#### Selected extract:
■ ■ ■ ■

Times seem therefore ripe for the ban to be lifted. Yet, how the regulation will look remains uncertain. One critical aspect concerns the potential beneficiaries of egg donation. The motion talks about married couples where the woman is infertile, aligning with the current provision on sperm donation, which reserves access to sperm donation only for married couples (Article 3(3), Reproductive Medicine Act). The National Advisory Commission on Biomedical Ethics has diverged from this stance, advocating unanimously for extending egg donation eligibility to both different-sex couples, regardless of marital status, and same-sex couples.
While the primacy of the traditional family continues to achieve wide support within the Swiss legal system, it's noteworthy to recall that, following the introduction of same-sex marriage on 1 July 2022, married lesbian couples have access to sperm donation. The wife of the gestational parent is automatically recognised as the other legal parent if the child was conceived by sperm donation. Therefore, also considering the ongoing discussions on a potential legal reform in the field of filiation law, addressing egg donation in isolation and regulating it solely based on the archetype of the heterosexual married family would not only further discrimination against unmarried couples and single persons, but also be short-sighted.
The compensation of donors, or lack thereof, is another aspect which tends to be highly contentious when regulating gamete donation. In Switzerland, while sperm donation is mandated to be altruistic, donors are typically reimbursed for expenses incurred, in practice receiving CHF 100–200 (£88-176) per session or lump sums ranging between CHF 1500–3000 (£1320-2643), alongside indirect benefits through free health examinations (figures from 2019).
Setting an appropriate compensation figure for egg donation is challenging, as demonstrated by debate in the UK (see BioNews 1238), where plans to increase the rate of compensation for sperm and egg donors were recently made (see BioNews 1232). Also beyond the UK, concerns have been raised that high levels of compensation may act as an inducement to donors who would not otherwise offer their eggs. At the same time, the extent to which financial considerations influence the decision to donate is complex to trace.

■ ■ ■ ■

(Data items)
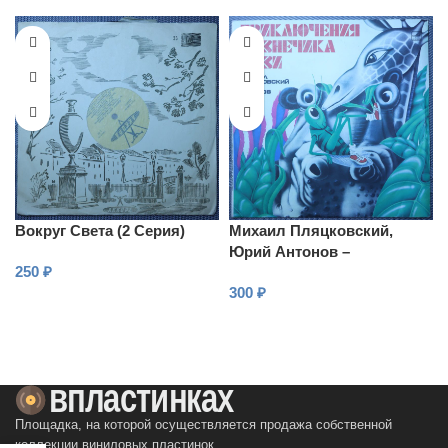
Вокруг Света (2 Серия)
Михаил Пляцковский,
Юрий Антонов –
250
₽
Приключения Кузнечика
300
₽
Кузи
В КОРЗИНУ
В КОРЗИНУ
Площадка, на которой осуществляется продажа собственной
коллекции виниловых пластинок.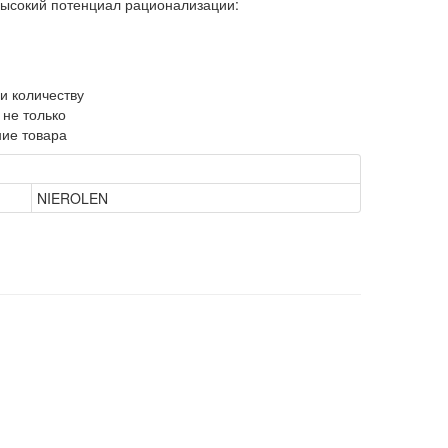
высокий потенциал рационализации:
и количеству
не только
ние товара
NIEROLEN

■ ■ ■ ■

#### Exercises:
(1) Write out the egg donation passage from "Setting an appropriate" to "complex to trace.".
(2) List every money amount or range given in the egg donation text, in both francs and pounds, in the order they appear.
(3) Extend the text on regulating egg donation in Switzerland, starting after its last sentence.

#### Activity answers:
(1)
Setting an appropriate compensation figure for egg donation is challenging, as demonstrated by debate in the UK (see BioNews 1238), where plans to increase the rate of compensation for sperm and egg donors were recently made (see BioNews 1232). Also beyond the UK, concerns have been raised that high levels of compensation may act as an inducement to donors who would not otherwise offer their eggs. At the same time, the extent to which financial considerations influence the decision to donate is complex to trace.

(2)
- CHF 100–200
- £88-176
- CHF 1500–3000
- £1320-2643

(3)
Ensuring that both donors and recipients receive comprehensive information about the possible risks associated with egg donation, with measures in place to protect their reproductive autonomy and wellbeing, is paramount. This, combined with the challenge inherent in setting an appropriate compensation figure, however, should not lead to sidelining the issue of compensation as inherently supportive of commercialisation or donors' exploitation in current debates. Rather, compensation should be addressed as a fundamental and even a priori question: it should not be seen merely as a means to address a (potential) shortage of eggs, but as an acknowledgement of the risks and commitment undertaken by donors.
Beneficiaries and compensation are just two of the many questions the Swiss legislator has to address in view of regulating egg donation. Given its delay, Switzerland can draw on the experiences of other countries that have adopted various legal approaches, each with its own successes and challenges. At this stage, what is to be hoped is that the Swiss debate will embrace egg donation in all its complexity and nuances, and as part of a broader effort to rethink the regulation of reproductive medicine and contemporary families.